→ **Passage fourni**
L’étrangeté de cette affirmation disparaît si l’on considère que les mots « il est possible que, etc. » ne cachent pas un autre sens en soi que celui-ci : « je peux m’imaginer que, etc. » ; par exemple, il est possible que tous les hommes vivent raisonnablement, c’est-à-dire que je puis m’imaginer que tous les hommes, etc. Maintenant comme ma pensée ne peut faire et par conséquent aussi ne fait pas que tous les hommes vivent raisonnables, mais qu’elle doit laisser ce soin aux hommes eux-mêmes, la raison universelle n’est imaginable que pour moi, c’est une chose que je puis concevoir, mais comme telle, en fait, une réalité, qui ne peut être appelée possibilité que relativement à ce que je puis faire, ainsi faire des autres des êtres raisonnables. Autant qu’il dépend de toi, tous les hommes pourraient être raisonnables, car tu n’as rien là contre ; aussi loin que ta pensée peut atteindre, tu ne peux découvrir aucun empêchement, et par conséquent, dans ta pensée aussi, rien ne s’y oppose : la chose t’est concevable.

Mais comme maintenant les hommes ne sont pas tous raisonnables, ils pourront aussi bien ne pas l’être.

→ **Données ci-dessous**
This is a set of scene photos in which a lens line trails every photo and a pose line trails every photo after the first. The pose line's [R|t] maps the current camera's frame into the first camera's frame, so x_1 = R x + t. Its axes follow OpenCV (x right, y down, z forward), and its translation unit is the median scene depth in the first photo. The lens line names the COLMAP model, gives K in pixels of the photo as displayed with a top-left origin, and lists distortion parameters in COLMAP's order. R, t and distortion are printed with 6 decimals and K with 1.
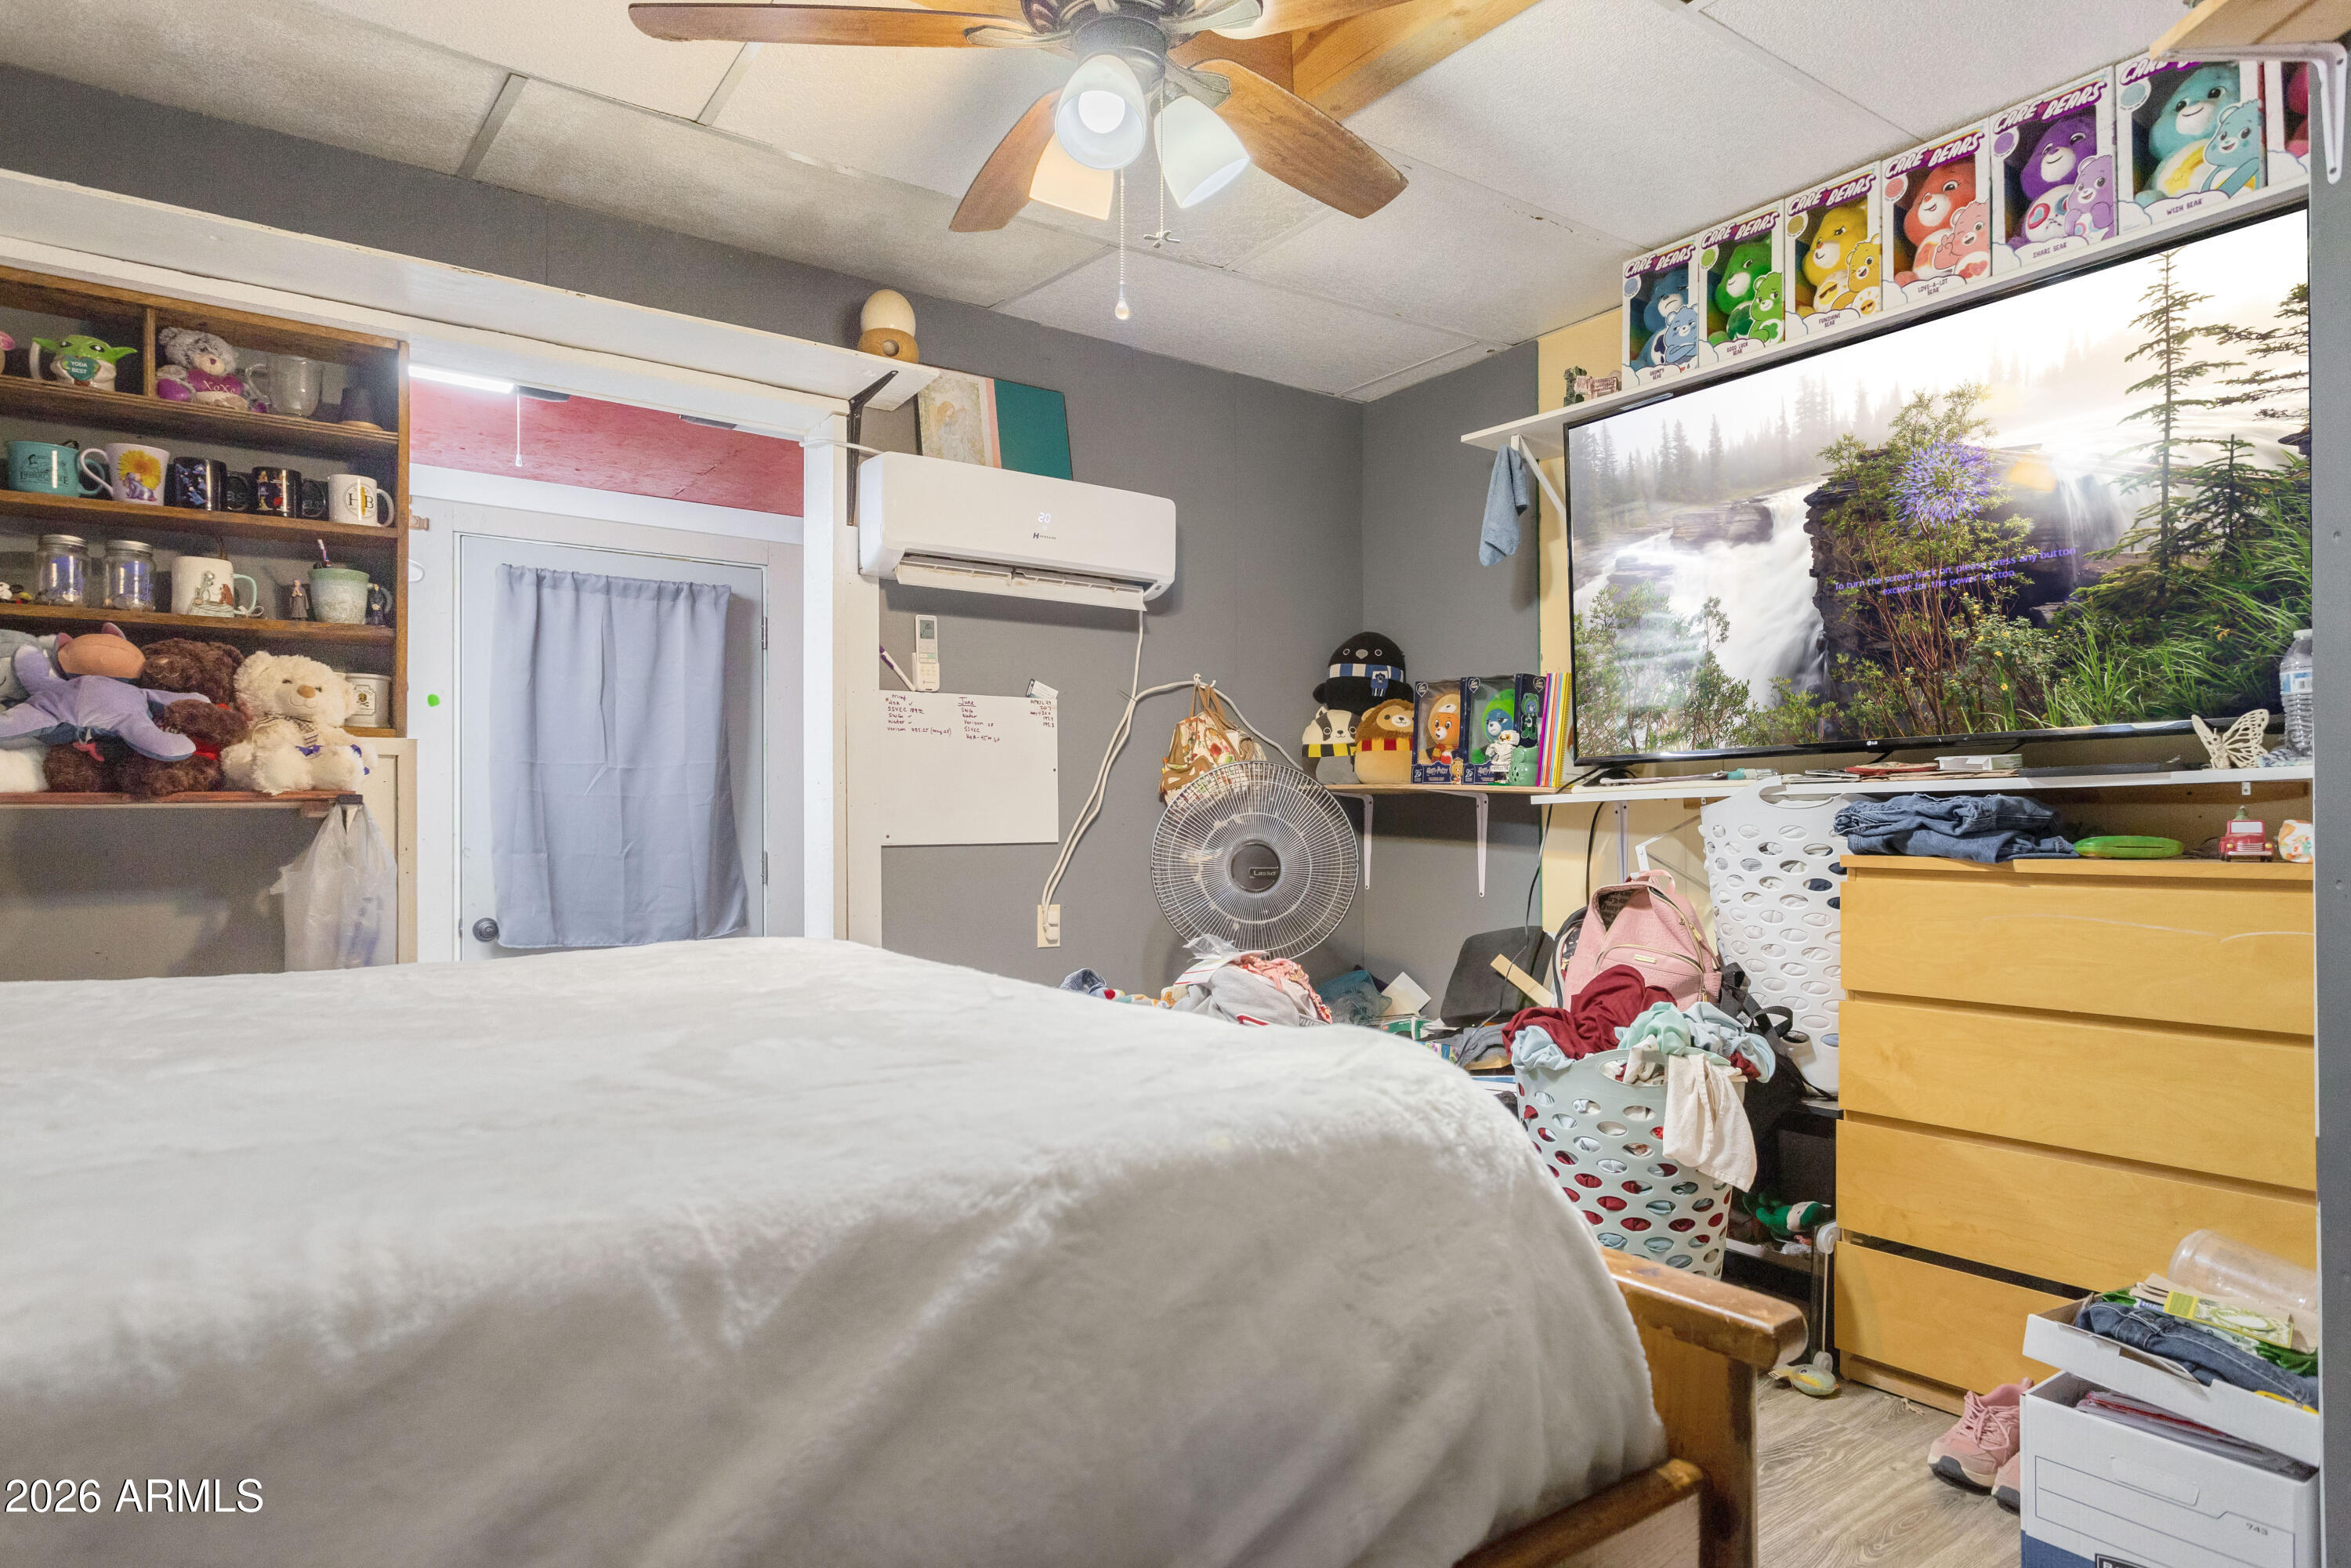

→ **Travail demandé**
Recopiez intégralement le passage fourni sur le possible et le concevable, sans y changer un seul mot.

→ **Votre réponse**
L’étrangeté de cette affirmation disparaît si l’on considère que les mots « il est possible que, etc. » ne cachent pas un autre sens en soi que celui-ci : « je peux m’imaginer que, etc. » ; par exemple, il est possible que tous les hommes vivent raisonnablement, c’est-à-dire que je puis m’imaginer que tous les hommes, etc. Maintenant comme ma pensée ne peut faire et par conséquent aussi ne fait pas que tous les hommes vivent raisonnables, mais qu’elle doit laisser ce soin aux hommes eux-mêmes, la raison universelle n’est imaginable que pour moi, c’est une chose que je puis concevoir, mais comme telle, en fait, une réalité, qui ne peut être appelée possibilité que relativement à ce que je puis faire, ainsi faire des autres des êtres raisonnables. Autant qu’il dépend de toi, tous les hommes pourraient être raisonnables, car tu n’as rien là contre ; aussi loin que ta pensée peut atteindre, tu ne peux découvrir aucun empêchement, et par conséquent, dans ta pensée aussi, rien ne s’y oppose : la chose t’est concevable.

Mais comme maintenant les hommes ne sont pas tous raisonnables, ils pourront aussi bien ne pas l’être.